Фригидная для оборотня многоженца (Блэк) - страница 35

Я попала в сети, и не знаю, какие доводы найти, как уболтать монстра добровольно меня отпустить.

— По людским законам я холост, — в полумраке сверкают клыки, на губах сатанинский оскал. Красивый и убийственный.

— Это уже похоже на бред. Я не знаю, по каким причинам, ты, увидев меня раз, решил, что имеешь право прийти через три года и разрушить мою жизнь! — перед глазами калейдоскопом пронеслись события прошлых дней.

Боль. Предательство. Опустошение. И все по его вине.

— А у тебя была жизнь? — восклицает с издевкой. Он потешается.

Ощущаю, от него исходят волны ненависти. Отчетливо. Именно сейчас. Ненависть, осязаемая отрава, расползается по коже, ранит, печет, заставляет кривиться, как от физической боли.

— Да! У меня была счастливая жизнь! У меня был муж!

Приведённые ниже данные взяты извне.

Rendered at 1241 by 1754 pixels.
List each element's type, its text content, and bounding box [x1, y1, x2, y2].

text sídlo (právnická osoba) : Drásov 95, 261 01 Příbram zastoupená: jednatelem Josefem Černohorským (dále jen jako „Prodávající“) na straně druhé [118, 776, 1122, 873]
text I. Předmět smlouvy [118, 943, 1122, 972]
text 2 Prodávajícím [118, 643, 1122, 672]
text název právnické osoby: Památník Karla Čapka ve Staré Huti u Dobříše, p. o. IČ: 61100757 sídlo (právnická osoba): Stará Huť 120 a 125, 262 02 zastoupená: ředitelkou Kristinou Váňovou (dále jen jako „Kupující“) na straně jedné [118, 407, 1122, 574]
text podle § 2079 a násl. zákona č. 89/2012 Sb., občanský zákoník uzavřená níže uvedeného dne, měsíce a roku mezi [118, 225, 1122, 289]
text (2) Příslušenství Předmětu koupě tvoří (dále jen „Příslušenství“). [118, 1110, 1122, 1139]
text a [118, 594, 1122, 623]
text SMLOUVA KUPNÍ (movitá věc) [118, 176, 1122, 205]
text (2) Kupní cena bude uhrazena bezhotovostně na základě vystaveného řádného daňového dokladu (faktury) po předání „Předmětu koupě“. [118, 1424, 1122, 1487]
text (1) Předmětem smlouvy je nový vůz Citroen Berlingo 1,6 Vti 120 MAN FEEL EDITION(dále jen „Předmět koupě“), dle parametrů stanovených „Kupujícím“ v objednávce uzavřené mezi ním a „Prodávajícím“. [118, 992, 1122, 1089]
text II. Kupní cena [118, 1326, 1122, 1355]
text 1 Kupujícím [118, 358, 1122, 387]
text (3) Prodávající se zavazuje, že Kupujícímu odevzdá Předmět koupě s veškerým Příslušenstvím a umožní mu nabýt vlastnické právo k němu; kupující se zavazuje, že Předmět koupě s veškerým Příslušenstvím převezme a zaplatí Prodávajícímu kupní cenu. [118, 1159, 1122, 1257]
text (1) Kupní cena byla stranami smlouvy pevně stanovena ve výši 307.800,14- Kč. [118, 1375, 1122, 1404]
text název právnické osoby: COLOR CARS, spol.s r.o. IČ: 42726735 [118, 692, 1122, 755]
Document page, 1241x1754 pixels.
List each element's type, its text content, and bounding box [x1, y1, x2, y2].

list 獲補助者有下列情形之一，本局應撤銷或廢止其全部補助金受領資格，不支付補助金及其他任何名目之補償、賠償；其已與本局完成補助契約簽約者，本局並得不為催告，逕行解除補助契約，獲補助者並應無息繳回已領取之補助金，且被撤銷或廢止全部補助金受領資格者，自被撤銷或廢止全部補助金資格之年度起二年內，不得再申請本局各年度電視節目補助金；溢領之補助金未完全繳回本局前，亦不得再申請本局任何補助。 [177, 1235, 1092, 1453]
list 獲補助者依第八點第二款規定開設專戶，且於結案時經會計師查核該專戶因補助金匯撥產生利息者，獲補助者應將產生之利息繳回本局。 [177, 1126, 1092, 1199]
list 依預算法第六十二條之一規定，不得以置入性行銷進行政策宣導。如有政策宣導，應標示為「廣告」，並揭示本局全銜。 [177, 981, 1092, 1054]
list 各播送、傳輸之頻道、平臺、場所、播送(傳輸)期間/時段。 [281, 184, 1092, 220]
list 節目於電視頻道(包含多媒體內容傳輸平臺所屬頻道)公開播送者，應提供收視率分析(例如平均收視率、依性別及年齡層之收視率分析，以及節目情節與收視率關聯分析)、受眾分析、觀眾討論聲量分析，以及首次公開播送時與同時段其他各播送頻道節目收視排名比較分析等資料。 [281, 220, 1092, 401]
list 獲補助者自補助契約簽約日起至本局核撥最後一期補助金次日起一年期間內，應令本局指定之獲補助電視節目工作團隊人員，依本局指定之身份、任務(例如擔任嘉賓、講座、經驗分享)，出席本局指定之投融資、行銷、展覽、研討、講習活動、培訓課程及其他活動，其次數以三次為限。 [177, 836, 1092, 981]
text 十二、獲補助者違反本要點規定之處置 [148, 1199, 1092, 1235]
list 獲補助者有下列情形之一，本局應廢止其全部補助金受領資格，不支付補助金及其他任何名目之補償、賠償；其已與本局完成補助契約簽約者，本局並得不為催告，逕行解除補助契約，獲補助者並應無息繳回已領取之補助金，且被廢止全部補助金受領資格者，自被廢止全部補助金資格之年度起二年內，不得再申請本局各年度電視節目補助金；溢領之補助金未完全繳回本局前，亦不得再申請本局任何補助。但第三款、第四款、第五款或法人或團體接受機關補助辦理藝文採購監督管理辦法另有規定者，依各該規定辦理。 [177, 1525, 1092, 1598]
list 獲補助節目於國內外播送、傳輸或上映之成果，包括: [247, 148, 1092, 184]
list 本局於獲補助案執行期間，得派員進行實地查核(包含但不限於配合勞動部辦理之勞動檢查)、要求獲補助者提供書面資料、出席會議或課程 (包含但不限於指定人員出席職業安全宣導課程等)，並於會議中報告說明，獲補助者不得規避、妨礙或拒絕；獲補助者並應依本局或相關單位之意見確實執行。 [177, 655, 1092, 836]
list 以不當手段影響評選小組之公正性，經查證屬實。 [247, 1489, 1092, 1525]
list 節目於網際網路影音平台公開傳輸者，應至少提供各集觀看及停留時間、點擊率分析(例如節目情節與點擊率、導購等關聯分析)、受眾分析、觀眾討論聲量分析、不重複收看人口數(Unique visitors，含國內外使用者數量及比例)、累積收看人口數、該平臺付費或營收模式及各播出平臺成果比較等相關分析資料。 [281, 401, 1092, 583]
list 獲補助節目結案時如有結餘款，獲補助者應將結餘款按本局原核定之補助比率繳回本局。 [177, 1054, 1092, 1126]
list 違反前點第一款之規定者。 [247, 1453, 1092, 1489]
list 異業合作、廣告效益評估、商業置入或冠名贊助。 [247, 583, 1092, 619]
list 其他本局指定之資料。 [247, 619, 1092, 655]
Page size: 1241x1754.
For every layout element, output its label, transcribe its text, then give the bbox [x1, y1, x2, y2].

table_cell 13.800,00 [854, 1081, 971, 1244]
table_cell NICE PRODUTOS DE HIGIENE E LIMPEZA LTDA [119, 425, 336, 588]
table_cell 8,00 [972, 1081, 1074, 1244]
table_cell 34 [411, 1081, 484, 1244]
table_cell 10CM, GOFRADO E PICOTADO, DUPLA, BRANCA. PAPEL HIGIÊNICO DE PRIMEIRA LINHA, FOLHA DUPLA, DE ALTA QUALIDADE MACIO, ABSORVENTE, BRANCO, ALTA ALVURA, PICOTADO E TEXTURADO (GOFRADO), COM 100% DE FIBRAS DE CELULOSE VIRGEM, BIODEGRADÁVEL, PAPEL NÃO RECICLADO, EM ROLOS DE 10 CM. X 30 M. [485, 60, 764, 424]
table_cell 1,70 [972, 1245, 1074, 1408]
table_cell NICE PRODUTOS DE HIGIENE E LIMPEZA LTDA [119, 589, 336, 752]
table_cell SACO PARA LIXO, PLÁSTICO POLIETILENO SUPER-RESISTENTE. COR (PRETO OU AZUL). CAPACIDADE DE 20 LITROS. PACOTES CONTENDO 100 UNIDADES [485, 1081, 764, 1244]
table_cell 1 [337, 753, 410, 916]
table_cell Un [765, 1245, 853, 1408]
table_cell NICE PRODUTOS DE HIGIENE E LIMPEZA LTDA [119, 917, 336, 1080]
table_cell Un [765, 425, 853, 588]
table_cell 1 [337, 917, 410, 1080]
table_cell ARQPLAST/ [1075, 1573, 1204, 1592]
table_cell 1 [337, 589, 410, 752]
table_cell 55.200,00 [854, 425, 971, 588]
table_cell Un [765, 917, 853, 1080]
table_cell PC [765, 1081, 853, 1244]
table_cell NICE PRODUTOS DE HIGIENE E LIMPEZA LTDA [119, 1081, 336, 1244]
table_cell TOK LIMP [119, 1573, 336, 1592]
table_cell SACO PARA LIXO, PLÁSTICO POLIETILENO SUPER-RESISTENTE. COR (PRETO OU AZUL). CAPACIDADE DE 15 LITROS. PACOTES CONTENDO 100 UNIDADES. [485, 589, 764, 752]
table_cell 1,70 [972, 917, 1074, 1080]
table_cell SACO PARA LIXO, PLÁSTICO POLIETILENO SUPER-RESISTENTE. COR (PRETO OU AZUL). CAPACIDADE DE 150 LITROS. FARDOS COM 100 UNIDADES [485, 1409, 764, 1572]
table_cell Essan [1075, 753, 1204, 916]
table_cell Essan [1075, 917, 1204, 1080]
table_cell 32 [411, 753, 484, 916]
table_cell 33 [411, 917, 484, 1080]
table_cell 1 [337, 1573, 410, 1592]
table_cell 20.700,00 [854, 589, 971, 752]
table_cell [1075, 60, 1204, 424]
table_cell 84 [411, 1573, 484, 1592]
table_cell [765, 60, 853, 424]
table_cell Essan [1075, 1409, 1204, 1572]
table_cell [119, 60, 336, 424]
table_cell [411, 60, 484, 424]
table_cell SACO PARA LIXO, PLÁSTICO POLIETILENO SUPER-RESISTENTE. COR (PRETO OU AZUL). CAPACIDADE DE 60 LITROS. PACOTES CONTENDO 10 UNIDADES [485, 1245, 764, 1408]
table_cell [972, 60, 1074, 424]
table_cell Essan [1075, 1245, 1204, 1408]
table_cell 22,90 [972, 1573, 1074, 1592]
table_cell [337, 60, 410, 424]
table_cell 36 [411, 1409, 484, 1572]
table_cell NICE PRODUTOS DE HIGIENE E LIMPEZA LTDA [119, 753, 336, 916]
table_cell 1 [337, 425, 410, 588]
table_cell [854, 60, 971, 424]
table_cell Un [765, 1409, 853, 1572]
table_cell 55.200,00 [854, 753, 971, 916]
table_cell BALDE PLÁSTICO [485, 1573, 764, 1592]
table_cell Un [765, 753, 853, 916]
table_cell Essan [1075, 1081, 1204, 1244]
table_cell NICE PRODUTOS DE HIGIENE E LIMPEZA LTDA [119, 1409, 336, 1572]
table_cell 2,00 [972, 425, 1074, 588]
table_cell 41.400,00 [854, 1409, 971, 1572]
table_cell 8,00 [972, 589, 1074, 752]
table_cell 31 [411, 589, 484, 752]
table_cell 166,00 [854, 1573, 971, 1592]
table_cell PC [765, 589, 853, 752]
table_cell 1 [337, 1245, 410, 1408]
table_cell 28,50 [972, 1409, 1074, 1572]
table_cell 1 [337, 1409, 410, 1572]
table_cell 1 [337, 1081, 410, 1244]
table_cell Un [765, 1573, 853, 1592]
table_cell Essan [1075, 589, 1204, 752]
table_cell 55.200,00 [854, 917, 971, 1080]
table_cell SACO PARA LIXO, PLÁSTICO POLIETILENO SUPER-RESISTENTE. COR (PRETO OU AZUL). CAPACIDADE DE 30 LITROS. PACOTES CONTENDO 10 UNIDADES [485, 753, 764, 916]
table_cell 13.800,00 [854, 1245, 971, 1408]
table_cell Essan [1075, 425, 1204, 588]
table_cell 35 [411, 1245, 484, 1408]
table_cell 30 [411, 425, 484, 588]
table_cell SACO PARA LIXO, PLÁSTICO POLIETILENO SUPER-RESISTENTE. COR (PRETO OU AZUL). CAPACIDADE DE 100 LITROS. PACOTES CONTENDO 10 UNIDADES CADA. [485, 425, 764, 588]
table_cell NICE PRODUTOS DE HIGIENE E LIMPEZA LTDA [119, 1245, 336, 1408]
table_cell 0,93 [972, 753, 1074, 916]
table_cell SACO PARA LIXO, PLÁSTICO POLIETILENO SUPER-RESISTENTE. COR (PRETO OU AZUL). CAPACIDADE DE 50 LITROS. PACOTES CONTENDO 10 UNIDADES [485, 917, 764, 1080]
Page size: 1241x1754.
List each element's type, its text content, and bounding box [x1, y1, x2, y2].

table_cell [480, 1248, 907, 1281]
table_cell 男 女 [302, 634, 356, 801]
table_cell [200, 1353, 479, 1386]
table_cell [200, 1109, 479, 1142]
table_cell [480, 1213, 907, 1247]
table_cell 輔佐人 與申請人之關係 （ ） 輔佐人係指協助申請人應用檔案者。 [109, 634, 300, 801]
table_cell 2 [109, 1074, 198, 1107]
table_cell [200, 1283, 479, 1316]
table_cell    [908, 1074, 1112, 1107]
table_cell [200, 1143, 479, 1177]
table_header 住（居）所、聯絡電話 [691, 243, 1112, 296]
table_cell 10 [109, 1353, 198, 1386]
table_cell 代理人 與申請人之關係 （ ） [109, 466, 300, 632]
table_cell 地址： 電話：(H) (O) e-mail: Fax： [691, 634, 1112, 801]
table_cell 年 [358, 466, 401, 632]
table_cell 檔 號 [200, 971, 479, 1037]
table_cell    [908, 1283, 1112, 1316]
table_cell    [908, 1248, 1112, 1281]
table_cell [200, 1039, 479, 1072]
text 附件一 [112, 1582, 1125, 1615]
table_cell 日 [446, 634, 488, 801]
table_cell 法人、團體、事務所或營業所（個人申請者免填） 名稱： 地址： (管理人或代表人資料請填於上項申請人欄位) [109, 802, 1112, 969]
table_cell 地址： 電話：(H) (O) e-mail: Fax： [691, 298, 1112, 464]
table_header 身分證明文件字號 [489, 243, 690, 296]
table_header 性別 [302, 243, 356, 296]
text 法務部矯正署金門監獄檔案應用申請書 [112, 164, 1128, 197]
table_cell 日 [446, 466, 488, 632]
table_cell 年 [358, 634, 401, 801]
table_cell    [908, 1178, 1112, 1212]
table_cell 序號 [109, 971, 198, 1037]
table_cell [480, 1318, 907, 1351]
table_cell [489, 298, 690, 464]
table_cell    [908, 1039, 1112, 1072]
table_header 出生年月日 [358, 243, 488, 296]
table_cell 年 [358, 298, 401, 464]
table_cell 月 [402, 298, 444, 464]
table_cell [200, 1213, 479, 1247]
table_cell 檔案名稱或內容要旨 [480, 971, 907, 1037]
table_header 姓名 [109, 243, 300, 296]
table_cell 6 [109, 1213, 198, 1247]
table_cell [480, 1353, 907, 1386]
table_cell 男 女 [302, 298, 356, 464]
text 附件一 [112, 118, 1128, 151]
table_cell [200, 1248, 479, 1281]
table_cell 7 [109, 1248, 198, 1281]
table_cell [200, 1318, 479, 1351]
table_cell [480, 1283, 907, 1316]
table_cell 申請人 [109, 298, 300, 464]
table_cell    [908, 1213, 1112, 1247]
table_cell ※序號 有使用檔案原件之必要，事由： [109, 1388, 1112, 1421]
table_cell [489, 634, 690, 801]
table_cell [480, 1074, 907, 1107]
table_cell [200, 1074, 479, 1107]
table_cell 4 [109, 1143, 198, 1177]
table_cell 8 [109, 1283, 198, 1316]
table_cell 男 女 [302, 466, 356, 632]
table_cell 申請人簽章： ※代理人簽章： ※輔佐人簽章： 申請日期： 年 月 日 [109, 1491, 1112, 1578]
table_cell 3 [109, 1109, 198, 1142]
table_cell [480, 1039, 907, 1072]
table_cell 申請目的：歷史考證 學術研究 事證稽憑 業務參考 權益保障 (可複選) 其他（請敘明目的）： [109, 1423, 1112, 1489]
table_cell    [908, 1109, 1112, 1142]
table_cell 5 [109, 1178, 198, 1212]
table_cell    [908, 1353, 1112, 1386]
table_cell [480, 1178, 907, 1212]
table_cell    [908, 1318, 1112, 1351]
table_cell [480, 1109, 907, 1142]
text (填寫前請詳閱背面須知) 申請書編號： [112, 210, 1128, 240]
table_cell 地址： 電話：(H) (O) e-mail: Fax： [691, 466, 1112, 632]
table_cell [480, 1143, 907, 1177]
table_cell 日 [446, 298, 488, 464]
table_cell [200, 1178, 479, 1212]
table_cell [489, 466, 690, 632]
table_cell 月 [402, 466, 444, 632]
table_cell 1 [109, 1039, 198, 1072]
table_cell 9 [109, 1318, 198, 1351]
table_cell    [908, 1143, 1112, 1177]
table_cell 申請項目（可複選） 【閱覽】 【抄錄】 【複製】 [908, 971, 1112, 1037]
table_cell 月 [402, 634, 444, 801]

А ты… ты… не удивлюсь… если применил к нему гипноз… заставил сотворить ужасное… — говорю, запинаясь, захлебываясь собственной яростью и бессилием. — По какому праву ты решил, что можешь влезать и калечить чужие судьбы? Мой муж бы никогда по доброй воле так не поступил. Ты… ты его заставил!

Сейчас в моей голове — это самое разумное объяснение. Он оборотень, насколько я поняла, обладает способностями гипноза или нечто в этом роде. Вот почему Джек так резко изменился. Вот так раз, и другой человек передо мной.

Он внимательно смотрит на меня. В очередной раз изучает. Так пристально, что невольно отвожу взгляд. Я не против даже под стол спрятаться, только бы не ощущать прикосновений черного золота к своей душе.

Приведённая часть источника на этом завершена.